• **THE PROBLEM**: List every Italian region named in the text about mafia infiltration of Expo 2015 contracts.

But stopped in time
Organised crime syndicates won contracts worth some €100 million for Expo 2015 work in Milan, but 46 competing companies were blocked in 2014 by the prefecture.
This was revealed in the annual report of the activity of the National Antimafia Directorate (DNA), presented in Rome on Tuesday by chief anti-mafia prosecutor Franco Roberti.
“Milan prefecture issued 46 interdictions against companies holding contracts and sub-contracts for work on or connected to Expo 2015, for a total value of 100 million,” said Roberti. And he continued: “In this serious context of mafia proximity, it is striking that – apart from 11 companies based in the south (one in Campania, six in Calabria and four in Sicily) – the other 35 companies all had their head offices in northern Italy,” of which 20 were based in Lombardy, nine in Emilia Romagna and three in Piedmont.
The prosecutor also reported that 32 of these companies turned out to have been infiltrated by the ‘Ndrangheta, the Calabria-based mafia, and were therefore blocked. This confirms, he stated, the ability of the Calabrian crime syndicates in infiltrating and putting down roots in the economic environment of areas far from their origins, which were once believed to have “antibodies” able to resist criminal pressure.

(Page-level text extractions)

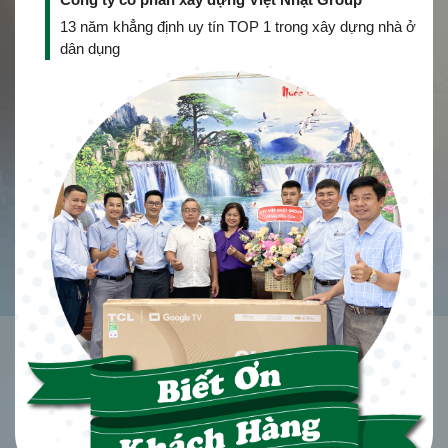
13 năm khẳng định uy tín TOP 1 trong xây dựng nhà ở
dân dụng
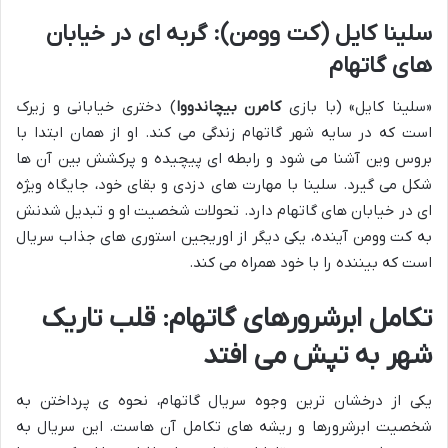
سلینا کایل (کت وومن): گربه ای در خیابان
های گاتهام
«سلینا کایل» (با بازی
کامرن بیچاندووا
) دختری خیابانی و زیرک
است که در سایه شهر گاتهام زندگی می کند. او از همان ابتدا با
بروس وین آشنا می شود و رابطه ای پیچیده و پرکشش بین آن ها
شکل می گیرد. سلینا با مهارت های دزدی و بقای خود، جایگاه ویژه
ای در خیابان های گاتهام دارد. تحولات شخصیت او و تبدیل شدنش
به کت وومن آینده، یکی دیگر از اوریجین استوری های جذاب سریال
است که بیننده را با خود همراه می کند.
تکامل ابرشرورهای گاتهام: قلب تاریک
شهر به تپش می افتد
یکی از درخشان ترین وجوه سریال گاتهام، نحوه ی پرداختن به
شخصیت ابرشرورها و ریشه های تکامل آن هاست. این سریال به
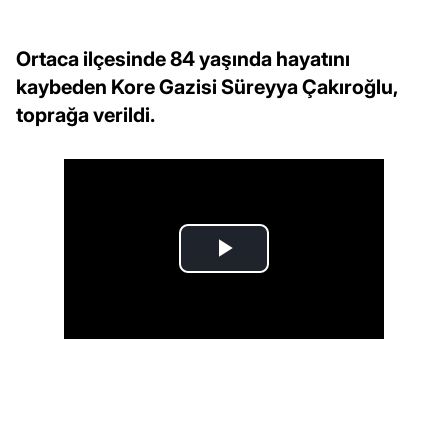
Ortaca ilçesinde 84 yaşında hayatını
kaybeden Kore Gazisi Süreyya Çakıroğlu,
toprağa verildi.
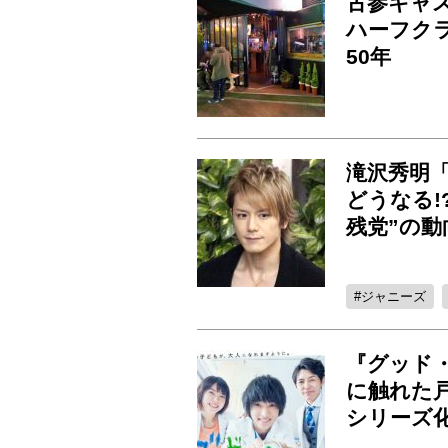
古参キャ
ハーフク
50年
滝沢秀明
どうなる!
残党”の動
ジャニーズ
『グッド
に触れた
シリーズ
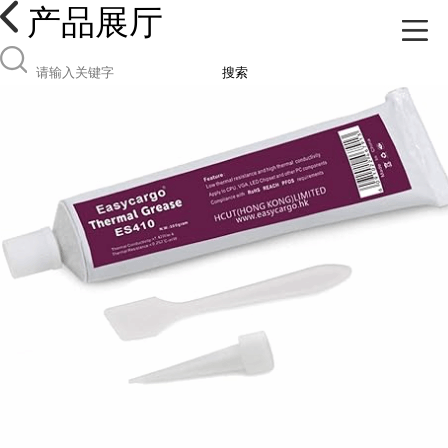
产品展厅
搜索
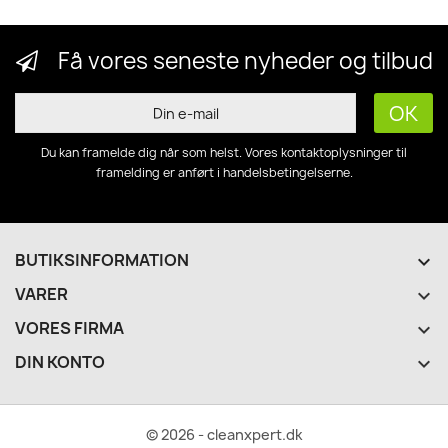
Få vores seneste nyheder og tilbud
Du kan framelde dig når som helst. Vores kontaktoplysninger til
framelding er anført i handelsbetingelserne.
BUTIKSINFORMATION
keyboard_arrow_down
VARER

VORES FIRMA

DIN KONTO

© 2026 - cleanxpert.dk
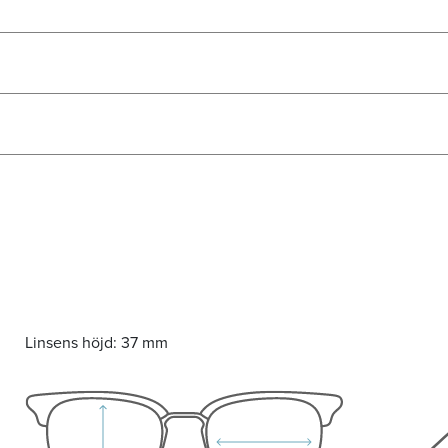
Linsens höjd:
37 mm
==
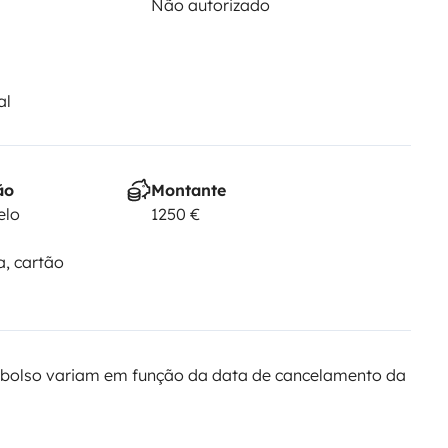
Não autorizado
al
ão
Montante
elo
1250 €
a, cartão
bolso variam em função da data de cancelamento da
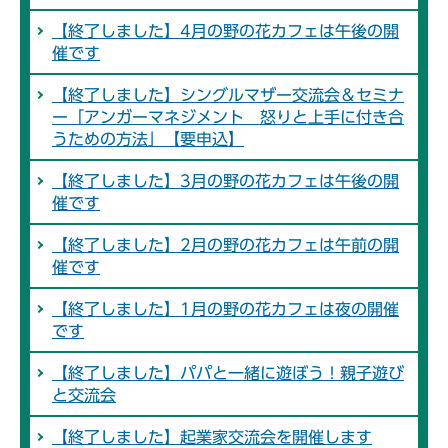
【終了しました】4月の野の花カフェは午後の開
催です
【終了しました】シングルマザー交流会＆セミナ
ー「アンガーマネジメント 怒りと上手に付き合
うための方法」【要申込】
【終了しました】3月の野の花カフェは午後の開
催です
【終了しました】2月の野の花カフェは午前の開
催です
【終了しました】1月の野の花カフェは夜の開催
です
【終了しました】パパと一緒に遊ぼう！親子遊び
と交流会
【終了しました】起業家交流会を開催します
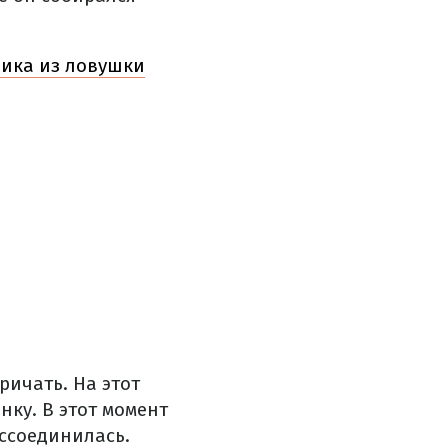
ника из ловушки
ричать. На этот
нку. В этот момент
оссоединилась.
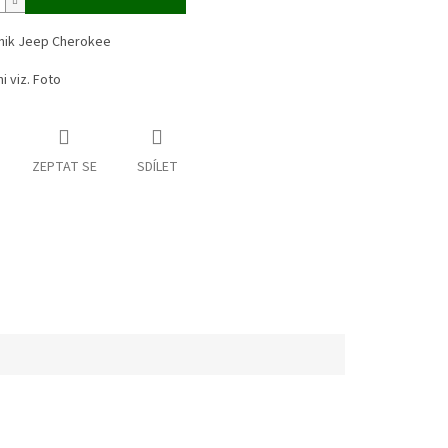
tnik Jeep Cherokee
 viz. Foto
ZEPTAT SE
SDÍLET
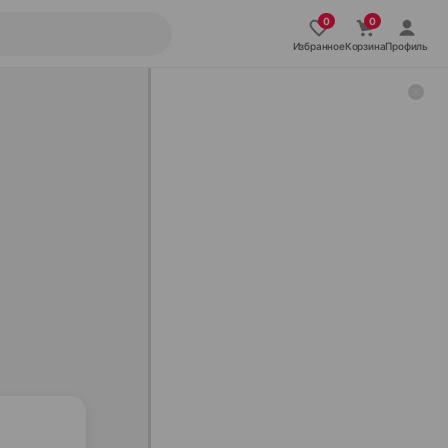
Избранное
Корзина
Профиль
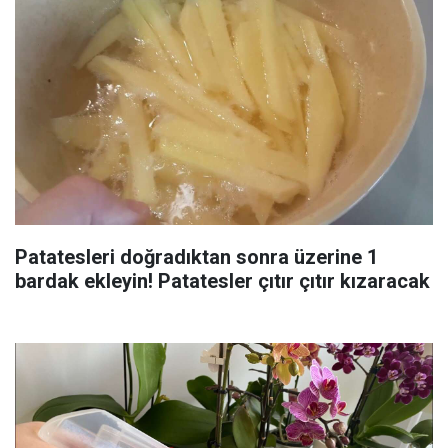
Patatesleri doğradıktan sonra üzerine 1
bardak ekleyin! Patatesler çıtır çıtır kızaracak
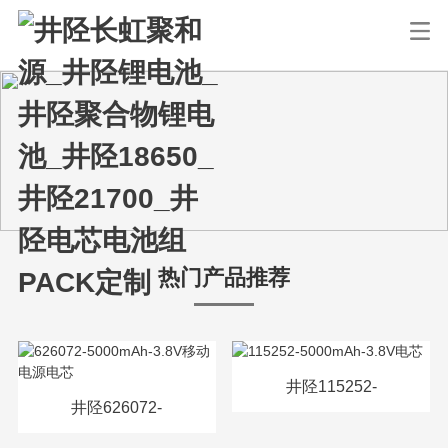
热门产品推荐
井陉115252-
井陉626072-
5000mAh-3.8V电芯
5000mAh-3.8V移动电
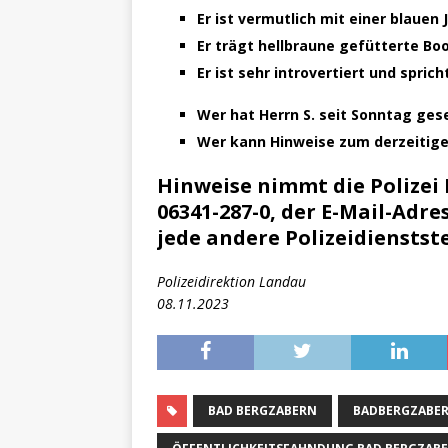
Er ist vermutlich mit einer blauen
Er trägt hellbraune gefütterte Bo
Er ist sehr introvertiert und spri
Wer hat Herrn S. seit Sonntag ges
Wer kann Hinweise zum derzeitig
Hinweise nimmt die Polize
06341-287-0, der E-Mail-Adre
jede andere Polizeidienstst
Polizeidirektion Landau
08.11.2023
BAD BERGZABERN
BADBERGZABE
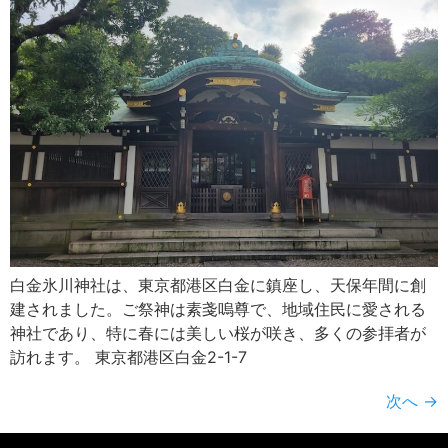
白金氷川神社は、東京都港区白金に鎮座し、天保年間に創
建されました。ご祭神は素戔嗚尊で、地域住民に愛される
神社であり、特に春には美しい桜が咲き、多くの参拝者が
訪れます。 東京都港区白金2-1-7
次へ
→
---
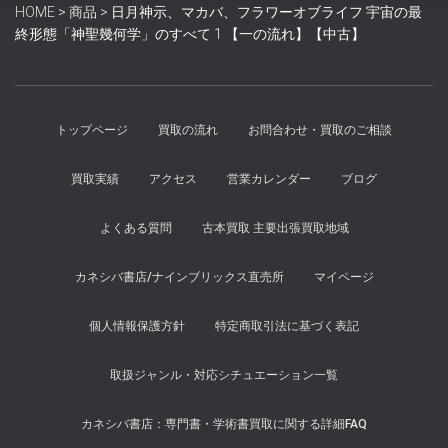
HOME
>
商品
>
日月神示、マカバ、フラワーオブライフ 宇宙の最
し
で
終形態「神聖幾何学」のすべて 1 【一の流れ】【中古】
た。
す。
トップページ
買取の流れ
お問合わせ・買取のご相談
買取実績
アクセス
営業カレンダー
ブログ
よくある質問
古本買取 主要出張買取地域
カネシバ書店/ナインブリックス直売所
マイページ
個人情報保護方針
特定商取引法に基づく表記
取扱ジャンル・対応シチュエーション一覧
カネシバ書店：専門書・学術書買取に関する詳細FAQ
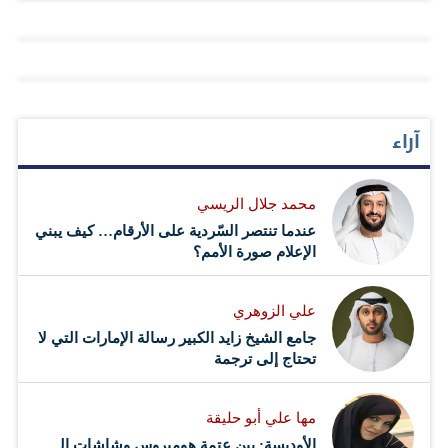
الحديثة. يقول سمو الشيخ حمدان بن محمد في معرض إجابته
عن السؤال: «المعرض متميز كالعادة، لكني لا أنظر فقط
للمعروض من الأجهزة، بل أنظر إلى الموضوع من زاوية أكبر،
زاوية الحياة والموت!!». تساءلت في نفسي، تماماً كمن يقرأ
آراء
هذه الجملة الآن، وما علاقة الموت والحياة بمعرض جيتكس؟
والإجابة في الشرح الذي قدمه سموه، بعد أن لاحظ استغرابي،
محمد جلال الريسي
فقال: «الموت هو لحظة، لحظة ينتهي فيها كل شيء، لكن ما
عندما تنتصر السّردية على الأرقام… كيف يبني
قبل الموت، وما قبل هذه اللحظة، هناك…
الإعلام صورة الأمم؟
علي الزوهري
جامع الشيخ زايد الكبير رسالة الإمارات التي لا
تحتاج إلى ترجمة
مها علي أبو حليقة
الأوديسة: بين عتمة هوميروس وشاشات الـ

• **FINISHED EXERCISE**: Campania, Calabria, Sicily, Lombardy, Emilia Romagna, Piedmont